«Il piano Cimino non si farà. E’ quello che vuole la maggioranza, è quello che dice il programma ed è quello che ha stabilito il Consiglio comunale».
Raramente, in questi sei anni di Amministrazione, il sindaco è riuscito a mettere tutti d’accordo. Oggi, invece, con una sola dichiarazione, potrebbe riuscire a serrare le fila della sua maggioranza ed a placare (forse solo per qualche giorno) gli animi dei commercianti e degli ambientalisti tarantini.
Da qualche settimana è ripartito l’iter del piano Cimino.

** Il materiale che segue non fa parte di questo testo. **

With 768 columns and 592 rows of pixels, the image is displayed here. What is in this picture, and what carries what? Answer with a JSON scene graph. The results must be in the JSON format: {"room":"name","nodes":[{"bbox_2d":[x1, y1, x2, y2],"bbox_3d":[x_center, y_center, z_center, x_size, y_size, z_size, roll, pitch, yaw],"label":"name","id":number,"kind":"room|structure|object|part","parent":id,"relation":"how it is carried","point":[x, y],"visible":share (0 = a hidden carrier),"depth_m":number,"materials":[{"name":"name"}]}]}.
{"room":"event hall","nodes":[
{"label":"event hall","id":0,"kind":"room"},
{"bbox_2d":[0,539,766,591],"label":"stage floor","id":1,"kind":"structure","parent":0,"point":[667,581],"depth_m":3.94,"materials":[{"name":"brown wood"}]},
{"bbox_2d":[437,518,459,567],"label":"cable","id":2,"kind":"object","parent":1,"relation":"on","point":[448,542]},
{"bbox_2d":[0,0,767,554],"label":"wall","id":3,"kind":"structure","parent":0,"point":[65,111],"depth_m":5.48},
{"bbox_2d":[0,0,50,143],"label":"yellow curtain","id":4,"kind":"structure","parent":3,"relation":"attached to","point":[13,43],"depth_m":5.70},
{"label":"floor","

Un progetto che gira per i corridoi degli uffici comunali da almeno un decennio.
Qualche lieve modifica è più che sufficiente a rimettere tutto in discussione, alimentando le speranze dei proprietari dei terreni che, nel corso di questi anni, hanno scritto a più riprese a Stefàno chiedendo di poter costruire. Invece, nulla. Anche questa volta, il piano Cimino, comparto 3.2 o ex Sircom, che dir si voglia, tornerà in uno dei cassetti impolverati di Palazzo di Città.
Il sindaco Ippazio Stefàno, nel corso di una nostra intervista, spiega le ragioni dell’ennesima stoppata, in piena corsa, del progetto che prevede la realizzazione di centri commerciali, 1.000 alloggi e, soprattutto, l’ampliamento dell’Auchan. In totale 1.125.000 di metri cubi di cemento.

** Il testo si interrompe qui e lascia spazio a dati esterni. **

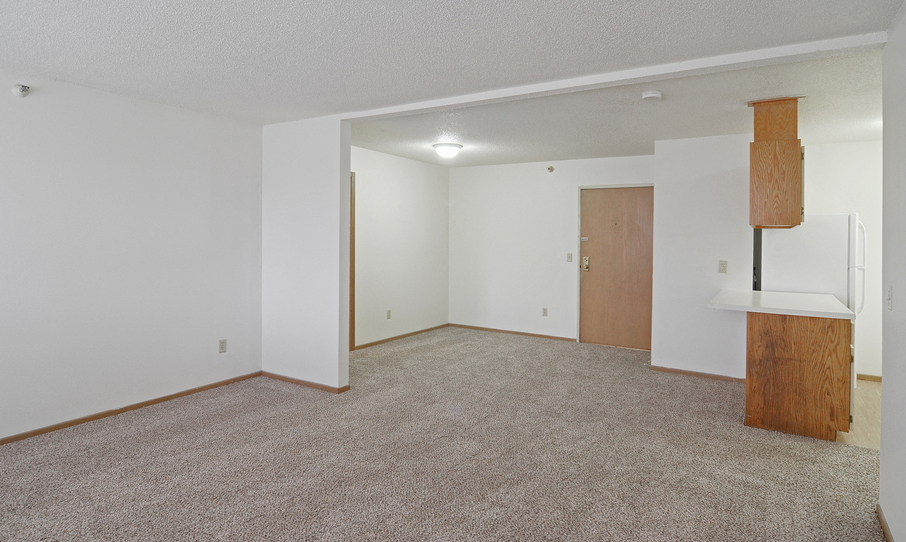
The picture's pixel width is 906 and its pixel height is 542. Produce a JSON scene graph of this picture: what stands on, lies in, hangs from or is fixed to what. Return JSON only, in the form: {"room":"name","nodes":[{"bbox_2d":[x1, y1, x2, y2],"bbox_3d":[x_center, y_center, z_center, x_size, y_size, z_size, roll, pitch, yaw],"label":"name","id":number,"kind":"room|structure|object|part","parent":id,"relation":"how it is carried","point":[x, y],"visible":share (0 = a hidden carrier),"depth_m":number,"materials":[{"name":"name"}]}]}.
{"room":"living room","nodes":[
{"label":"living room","id":0,"kind":"room"},
{"bbox_2d":[0,56,262,471],"bbox_3d":[-3.006,0.018,2.984,0.129,2.464,4.235,1,1,32],"label":"left wall","id":1,"kind":"structure","parent":0,"point":[15,106],"depth_m":3.58,"materials":[{"name":"white paint"}]},
{"bbox_2d":[11,84,30,97],"bbox_3d":[-2.815,-1.059,3.074,0.087,0.089,0.082,1,1,32],"label":"sprinkler head","id":2,"kind":"object","parent":1,"relation":"attached to","point":[22,90],"visible":0.99,"depth_m":3.06},
{"bbox_2d":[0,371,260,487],"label":"baseboard","id":3,"kind":"structure","parent":1,"relation":"attached to","point":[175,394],"depth_m":3.63,"materials":[{"name":"brown wood"}]},
{"bbox_2d":[218,338,227,352],"bbox_3d":[-2.105,0.848,4.310,0.010,0.121,0.074,1,1,32],"label":"wall socket","id":4,"kind":"object","parent":1,"relation":"attached to","point":[222,344],"visible":0.98,"depth_m":4.31,"materials":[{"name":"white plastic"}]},
{"bbox_2d":[261,115,350,392],"bbox_3d":[-1.442,0.007,4.438,1.128,2.448,0.128,1,1,32],"label":"partition wall","id":5,"kind":"structure","parent":0,"point":[338,180],"depth_m":4.30,"materials":[{"name":"white paint"}]},
{"bbox_2d":[260,371,349,393],"bbox_3d":[-1.433,1.198,4.396,0.991,0.064,0.017,1,1,32],"label":"baseboard","id":6,"kind":"structure","parent":5,"relation":"attached to","point":[284,377],"depth_m":4.34,"materials":[{"name":"brown wood"}]},
{"bbox_2d":[351,145,449,348],"bbox_3d":[-0.948,-0.050,6.149,0.122,2.474,3.284,1,1,32],"label":"far left wall","id":7,"kind":"structure","parent":0,"point":[409,197],"depth_m":6.37,"materials":[{"name":"white paint"}]},
{"bbox_2d":[349,171,355,351],"bbox_3d":[-1.478,0.136,5.230,0.148,2.130,1.009,1,1,32],"label":"door frame","id":8,"kind":"structure","parent":7,"relation":"attached to","point":[353,246],"depth_m":5.58,"materials":[{"name":"brown wood"}]},
{"bbox_2d":[385,309,391,318],"bbox_3d":[-0.840,0.798,6.155,0.016,0.125,0.075,1,1,32],"label":"wall socket","id":9,"kind":"object","parent":7,"relation":"attached to","point":[389,313],"visible":0.98,"depth_m":6.15,"materials":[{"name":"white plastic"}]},
{"bbox_2d":[353,323,449,350],"bbox_3d":[-0.724,1.152,6.468,0.013,0.065,2.372,1,1,32],"label":"baseboard","id":10,"kind":"structure","parent":7,"relation":"attached to","point":[395,337],"depth_m":6.45,"materials":[{"name":"brown wood"}]},
{"bbox_2d":[0,327,887,541],"bbox_3d":[-0.043,1.316,3.008,5.875,0.100,7.307,1,1,32],"label":"carpet floor","id":11,"kind":"structure","parent":0,"point":[162,433],"depth_m":2.86,"materials":[{"name":"carpet"}]},
{"bbox_2d":[744,310,852,440],"bbox_3d":[2.693,0.855,3.768,0.666,0.860,1.098,1,1,32],"label":"base cabinet","id":12,"kind":"object","parent":11,"relation":"on","point":[792,376],"visible":0.8,"depth_m":3.30,"materials":[{"name":"brown wood"}]},
{"bbox_2d":[706,290,856,318],"bbox_3d":[2.599,0.397,3.802,0.899,0.042,1.011,1,1,32],"label":"countertop","id":13,"kind":"structure","parent":12,"relation":"on","point":[848,312],"depth_m":3.57,"materials":[{"name":"white laminate"}]},
{"bbox_2d":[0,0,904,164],"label":"ceiling","id":14,"kind":"structure","parent":0,"point":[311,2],"depth_m":2.78,"materials":[{"name":"white paint"}]},
{"bbox_2d":[343,29,887,119],"bbox_3d":[0.659,-1.145,3.365,3.561,0.066,0.184,1,1,32],"label":"ceiling beam","id":15,"kind":"structure","parent":14,"relation":"attached to","point":[577,83],"depth_m":2.94,"materials":[{"name":"white paint"}]},
{"bbox_2d":[448,153,653,344],"bbox_3d":[1.339,-0.048,6.657,3.319,2.492,0.125,1,1,32],"label":"back wall","id":16,"kind":"structure","parent":0,"point":[567,162],"depth_m":6.81,"materials":[{"name":"white paint"}]},
{"bbox_2d":[447,323,578,341],"bbox_3d":[0.816,1.149,6.864,2.025,0.065,0.013,1,1,32],"label":"baseboard","id":17,"kind":"structure","parent":16,"relation":"attached to","point":[459,325],"depth_m":6.81,"materials":[{"name":"brown wood"}]},
{"bbox_2d":[541,307,547,316],"bbox_3d":[1.274,0.813,6.545,0.076,0.125,0.014,1,1,32],"label":"wall socket","id":18,"kind":"object","parent":16,"relation":"attached to","point":[545,310],"visible":0.98,"depth_m":6.54,"materials":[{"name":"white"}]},
{"bbox_2d":[546,165,554,172],"bbox_3d":[1.322,-1.141,6.383,0.111,0.102,0.117,1,1,32],"label":"sprinkler head","id":19,"kind":"object","parent":16,"relation":"attached to","point":[550,169],"visible":0.98,"depth_m":6.38},
{"bbox_2d":[566,252,572,262],"bbox_3d":[1.578,0.062,6.358,0.078,0.132,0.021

Allora sindaco, sul piano Cimino si sono espressi tutti: contrari Pd, Sel e le forze politiche d’opposizione. Nei giorni scorsi sono intervenuti per esprimere dissenso anche commercianti, ambientalisti e architetti. Ci piacerebbe capire il suo parere.
«Esiste una maggioranza, esiste un programma e c’è il parere espresso dal Consiglio comunale. Sono queste le cose che contano. Se poi qualche singolo vuole avviare un confronto non c’è problema. In democrazia bisogna dare spazio a tutti».
Si farà o no il piano Cimino?
«Abbiamo dei confini da rispettare. Dobbiamo rigenerare. Il piano Cimino non si farà. E’ quello che vuole la maggioranza, è quello che dice il programma ed è quello che ha stabilito il consiglio comunale».
Quel piano però, nonostante tutto, è stato stilato nel silenzio generale…
«Fu presentata in Consiglio una proposta che teneva in considerazione solo un particolare e non una visione generale della città. Io chiesi all’architetto Rufolo cosa dovevamo fare perchè sono un politico, non un tecnico. Era più logico guardare al generale. E così abbiamo fatto».
Cosa si sente di dire ai proprietari dei terreni che da anni chiedono di costruire?
«Ci sono dei limiti e delle posizioni ben chiare. Se ci sono dei diritti dimenticati riguarderemo e valuteremo. Ma non si può guardare la città un pezzo per volta».